So, this is my last year. I'm still kind of blown away by it.
I'm not the only one, of course. There are at least thirty-four of us graduating next Brigid--more, if any of the new yearlings turn out to be one-hit-wonders. Ten of us are fourth-years. We were yearlings together. It feels like that was a million years ago.
Dan, who is, I always add, not me, has become a competent Wiccan priest and a gifted violinist. He's a good storyteller, too, and doesn't put his foot in his mouth as much as he used to.
Joanna is now a Wiccan priest and spellworker with an interest in someday becoming a women's studies professor. I still can't quite speak coherently in her presence and she still teases me every chance she gets.
Raven G., the last of the Ravens, my fellow horticulturalist, is an animist very much after Charlie's model.
Sally, one of Joy's students, is even younger than me but is now a skilled horsewoman. I don' think I've talked about her at all, but she works in the library so I've actually talked with her a lot--usually about the location of one or another book I needed.
There's Brad, a martial artist, a student of Karen's and a member of the security team. Darren is also on the security team, but wants to become a therapist. Diane and Donna are both fellow students of Charlie, and Dillon studies both martial arts and Zen flower arrangement.

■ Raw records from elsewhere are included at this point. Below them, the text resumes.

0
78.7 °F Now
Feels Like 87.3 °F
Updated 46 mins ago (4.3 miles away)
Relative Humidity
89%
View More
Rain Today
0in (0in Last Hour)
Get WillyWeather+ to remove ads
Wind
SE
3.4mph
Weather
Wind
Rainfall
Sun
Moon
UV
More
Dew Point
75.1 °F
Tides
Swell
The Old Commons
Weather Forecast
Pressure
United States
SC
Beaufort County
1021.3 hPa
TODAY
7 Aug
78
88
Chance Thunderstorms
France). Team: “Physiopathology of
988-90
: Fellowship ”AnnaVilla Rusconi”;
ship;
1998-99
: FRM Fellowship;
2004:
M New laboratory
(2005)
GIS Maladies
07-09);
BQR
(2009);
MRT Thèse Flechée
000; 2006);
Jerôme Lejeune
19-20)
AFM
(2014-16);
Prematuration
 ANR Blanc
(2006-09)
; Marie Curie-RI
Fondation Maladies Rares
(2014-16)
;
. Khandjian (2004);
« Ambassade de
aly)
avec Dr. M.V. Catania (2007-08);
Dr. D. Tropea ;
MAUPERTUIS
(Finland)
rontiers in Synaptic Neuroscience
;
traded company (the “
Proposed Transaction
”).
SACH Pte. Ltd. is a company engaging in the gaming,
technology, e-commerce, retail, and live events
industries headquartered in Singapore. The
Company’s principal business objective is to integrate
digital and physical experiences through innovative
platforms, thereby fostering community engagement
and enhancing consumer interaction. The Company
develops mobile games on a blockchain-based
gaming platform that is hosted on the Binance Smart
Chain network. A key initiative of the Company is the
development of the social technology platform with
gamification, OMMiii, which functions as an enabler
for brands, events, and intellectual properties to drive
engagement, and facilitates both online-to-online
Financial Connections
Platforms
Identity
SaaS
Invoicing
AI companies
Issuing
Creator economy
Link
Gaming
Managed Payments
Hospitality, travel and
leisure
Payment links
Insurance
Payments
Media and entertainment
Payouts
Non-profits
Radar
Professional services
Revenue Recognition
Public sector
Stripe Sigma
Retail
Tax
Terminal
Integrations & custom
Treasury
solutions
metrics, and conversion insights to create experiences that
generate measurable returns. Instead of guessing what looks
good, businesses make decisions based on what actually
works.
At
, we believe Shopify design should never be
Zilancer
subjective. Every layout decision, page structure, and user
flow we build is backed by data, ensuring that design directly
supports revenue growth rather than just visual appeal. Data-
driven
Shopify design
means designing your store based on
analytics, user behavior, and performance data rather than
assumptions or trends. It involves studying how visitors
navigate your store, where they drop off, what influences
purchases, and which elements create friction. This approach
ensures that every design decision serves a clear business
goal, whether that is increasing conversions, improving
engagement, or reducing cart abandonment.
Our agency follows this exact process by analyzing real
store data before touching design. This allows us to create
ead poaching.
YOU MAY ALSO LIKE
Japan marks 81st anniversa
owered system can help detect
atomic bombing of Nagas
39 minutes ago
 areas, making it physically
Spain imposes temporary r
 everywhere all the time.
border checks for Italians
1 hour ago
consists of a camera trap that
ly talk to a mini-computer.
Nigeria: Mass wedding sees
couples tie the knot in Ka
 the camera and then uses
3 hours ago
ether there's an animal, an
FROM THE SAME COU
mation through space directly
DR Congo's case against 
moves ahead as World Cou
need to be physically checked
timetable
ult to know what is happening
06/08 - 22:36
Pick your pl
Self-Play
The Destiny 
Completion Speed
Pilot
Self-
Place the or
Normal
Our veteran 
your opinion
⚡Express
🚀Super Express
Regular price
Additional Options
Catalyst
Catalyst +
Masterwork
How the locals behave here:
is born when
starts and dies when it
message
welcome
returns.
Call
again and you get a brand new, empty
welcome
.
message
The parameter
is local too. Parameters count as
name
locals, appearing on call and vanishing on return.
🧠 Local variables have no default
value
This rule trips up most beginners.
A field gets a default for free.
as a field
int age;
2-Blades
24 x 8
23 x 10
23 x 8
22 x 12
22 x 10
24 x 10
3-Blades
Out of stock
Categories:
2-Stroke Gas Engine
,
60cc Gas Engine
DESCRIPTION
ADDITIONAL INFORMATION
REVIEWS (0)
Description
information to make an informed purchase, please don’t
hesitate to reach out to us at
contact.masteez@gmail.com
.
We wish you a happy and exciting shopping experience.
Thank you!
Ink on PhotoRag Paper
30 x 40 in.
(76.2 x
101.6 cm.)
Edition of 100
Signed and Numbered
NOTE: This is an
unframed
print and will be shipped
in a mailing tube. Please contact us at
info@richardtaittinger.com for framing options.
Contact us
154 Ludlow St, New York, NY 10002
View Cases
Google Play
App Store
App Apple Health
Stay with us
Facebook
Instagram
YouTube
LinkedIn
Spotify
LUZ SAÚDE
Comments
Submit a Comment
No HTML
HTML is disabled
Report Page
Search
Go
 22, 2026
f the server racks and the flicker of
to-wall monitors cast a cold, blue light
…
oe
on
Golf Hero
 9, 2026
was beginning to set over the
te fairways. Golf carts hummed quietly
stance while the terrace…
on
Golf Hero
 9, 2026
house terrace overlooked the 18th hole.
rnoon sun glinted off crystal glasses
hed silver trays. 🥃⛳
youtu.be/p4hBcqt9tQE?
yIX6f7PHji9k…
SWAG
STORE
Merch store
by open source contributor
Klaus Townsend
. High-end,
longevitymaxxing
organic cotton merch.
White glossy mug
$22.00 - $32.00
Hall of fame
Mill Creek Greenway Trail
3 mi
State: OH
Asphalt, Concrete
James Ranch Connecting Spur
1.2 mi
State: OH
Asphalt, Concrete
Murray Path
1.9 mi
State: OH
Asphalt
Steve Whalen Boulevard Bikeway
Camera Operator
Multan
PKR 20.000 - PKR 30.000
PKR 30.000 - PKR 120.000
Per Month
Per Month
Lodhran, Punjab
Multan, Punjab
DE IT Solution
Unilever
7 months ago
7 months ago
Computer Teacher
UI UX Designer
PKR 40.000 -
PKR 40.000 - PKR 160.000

(Nora and Kayla are fourth years, too, of course, but aren't graduating with us)
But among all of these people there are none who have ever done this before--started their final year. By definition, anyone who has is already gone. And yeah, I feel weird about it.
"'Weird' isn't the name of a feeling," said Allen, when I talked to him about it at breakfast. He was giving me a hard time. When I was a yearling in group therapy he made a point of getting us to name our feelings.
"Disconcerted, then," I amended. "Slightly anxious."
"I don't want to leave," I told him. Greg nodded. Greg, Allen, Dillon, and Raven G, and I were all having breakfast together. The Dining Hall sounded really noisy after months away from it, and, at least to me, the whole thing seemed nearly elgiaic.
Allen nodded, too.
"When I graduated," he said, "I was nearly grief-stricken. I was a one-hit wonder. It wasn't long enough."
"So, you came back?" said Dillon.
"I did, although that's not exactly why. If you can't make it on the outside emotionally, you'd have a hard time getting hired here."
"I'm not there yet," said Dillon. "I'm still here, I don't want to worry about whether I'm coming back."
"Grief-stricken?" repeated Raven.
"Maybe that's what I'm feeling," I volunteered. "It's like nothing here is real anymore. It's like I've already left. And it feels like I just got here."
"That's not unusual," said Greg. "As you get older and more mature, you'll get better at coping with loss, better at moving gracefully through beginnings and endings."
"I hadn't thought gracelessness was my problem."
"Of course not," Greg said, with some humor. I didn't understand. "But you said there's no one left who's been through what you're experiencing. That's not true. All of us in the master's group, except me, have been graduating students. And it's not like we don't know you're graduating. Have fun with it, meet your final credit requirements, and we will have events scheduled throughout the year to help you make sense of the transition. That's our job, after all."
You know, thinking about what Greg does for a living--mostly, he teaches meditation--you'd kind of think he'd advise me to stay in the moment. I mean, getting upset about leaving when leaving is still almost a whole year away--it's not really very Zen. He could also have said snap out of it, because nothing is really wrong. It's not like graduating from college is a tragedy. But instead he tells us that feeling a bit freaked out is normal, that we're not alone, and to have fun.
I guess neither Greg, nor any of the other masters, like to spend much time on the obvious truths.